* _YOUR OBJECTIVE_: Your answer must consist solely of the lines from the start of the entries below through the line with "a protein using", unchanged.

Stored data entries:
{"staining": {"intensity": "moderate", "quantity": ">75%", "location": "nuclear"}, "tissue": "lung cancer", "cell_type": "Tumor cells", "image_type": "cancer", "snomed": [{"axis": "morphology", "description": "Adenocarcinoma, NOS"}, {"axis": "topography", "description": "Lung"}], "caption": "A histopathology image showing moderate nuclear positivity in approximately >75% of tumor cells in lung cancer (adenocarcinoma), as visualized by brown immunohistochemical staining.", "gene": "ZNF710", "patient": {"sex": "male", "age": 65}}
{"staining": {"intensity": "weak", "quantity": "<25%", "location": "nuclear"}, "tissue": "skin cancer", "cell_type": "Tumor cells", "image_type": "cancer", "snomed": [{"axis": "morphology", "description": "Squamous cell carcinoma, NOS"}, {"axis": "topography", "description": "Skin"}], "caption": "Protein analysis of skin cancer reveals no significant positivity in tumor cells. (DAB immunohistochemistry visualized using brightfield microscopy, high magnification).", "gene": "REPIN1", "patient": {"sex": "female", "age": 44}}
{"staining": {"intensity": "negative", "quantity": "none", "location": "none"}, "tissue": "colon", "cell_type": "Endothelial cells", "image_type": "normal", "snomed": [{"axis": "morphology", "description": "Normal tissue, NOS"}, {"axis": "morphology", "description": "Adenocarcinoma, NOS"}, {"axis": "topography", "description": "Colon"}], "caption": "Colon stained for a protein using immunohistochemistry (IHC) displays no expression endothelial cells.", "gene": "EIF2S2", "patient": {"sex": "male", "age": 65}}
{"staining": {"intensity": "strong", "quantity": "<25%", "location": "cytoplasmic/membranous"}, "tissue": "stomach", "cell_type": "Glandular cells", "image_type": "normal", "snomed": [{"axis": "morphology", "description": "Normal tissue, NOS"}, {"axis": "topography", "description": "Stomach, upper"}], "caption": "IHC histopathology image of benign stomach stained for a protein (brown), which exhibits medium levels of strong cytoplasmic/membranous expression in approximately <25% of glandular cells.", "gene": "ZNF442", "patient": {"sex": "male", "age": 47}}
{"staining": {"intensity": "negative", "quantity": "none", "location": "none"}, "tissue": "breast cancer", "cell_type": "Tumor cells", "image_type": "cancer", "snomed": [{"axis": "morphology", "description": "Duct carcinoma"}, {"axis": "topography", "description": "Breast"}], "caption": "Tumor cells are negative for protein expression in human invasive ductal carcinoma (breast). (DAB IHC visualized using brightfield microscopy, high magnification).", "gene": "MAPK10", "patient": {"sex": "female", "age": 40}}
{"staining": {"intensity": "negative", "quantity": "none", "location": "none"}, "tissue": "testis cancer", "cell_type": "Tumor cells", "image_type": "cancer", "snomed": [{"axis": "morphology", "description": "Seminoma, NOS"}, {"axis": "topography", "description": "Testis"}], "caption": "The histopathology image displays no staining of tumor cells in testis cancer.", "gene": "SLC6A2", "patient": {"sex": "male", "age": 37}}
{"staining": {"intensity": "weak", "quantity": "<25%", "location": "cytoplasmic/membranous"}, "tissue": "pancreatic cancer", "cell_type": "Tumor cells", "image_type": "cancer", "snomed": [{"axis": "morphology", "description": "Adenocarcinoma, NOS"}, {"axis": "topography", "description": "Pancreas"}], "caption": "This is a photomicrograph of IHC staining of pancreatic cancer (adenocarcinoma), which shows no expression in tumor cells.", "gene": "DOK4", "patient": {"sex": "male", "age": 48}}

* _PROBLEM SOLUTION_:
{"staining": {"intensity": "moderate", "quantity": ">75%", "location": "nuclear"}, "tissue": "lung cancer", "cell_type": "Tumor cells", "image_type": "cancer", "snomed": [{"axis": "morphology", "description": "Adenocarcinoma, NOS"}, {"axis": "topography", "description": "Lung"}], "caption": "A histopathology image showing moderate nuclear positivity in approximately >75% of tumor cells in lung cancer (adenocarcinoma), as visualized by brown immunohistochemical staining.", "gene": "ZNF710", "patient": {"sex": "male", "age": 65}}
{"staining": {"intensity": "weak", "quantity": "<25%", "location": "nuclear"}, "tissue": "skin cancer", "cell_type": "Tumor cells", "image_type": "cancer", "snomed": [{"axis": "morphology", "description": "Squamous cell carcinoma, NOS"}, {"axis": "topography", "description": "Skin"}], "caption": "Protein analysis of skin cancer reveals no significant positivity in tumor cells. (DAB immunohistochemistry visualized using brightfield microscopy, high magnification).", "gene": "REPIN1", "patient": {"sex": "female", "age": 44}}
{"staining": {"intensity": "negative", "quantity": "none", "location": "none"}, "tissue": "colon", "cell_type": "Endothelial cells", "image_type": "normal", "snomed": [{"axis": "morphology", "description": "Normal tissue, NOS"}, {"axis": "morphology", "description": "Adenocarcinoma, NOS"}, {"axis": "topography", "description": "Colon"}], "caption": "Colon stained for a protein using immunohistochemistry (IHC) displays no expression endothelial cells.", "gene": "EIF2S2", "patient": {"sex": "male", "age": 65}}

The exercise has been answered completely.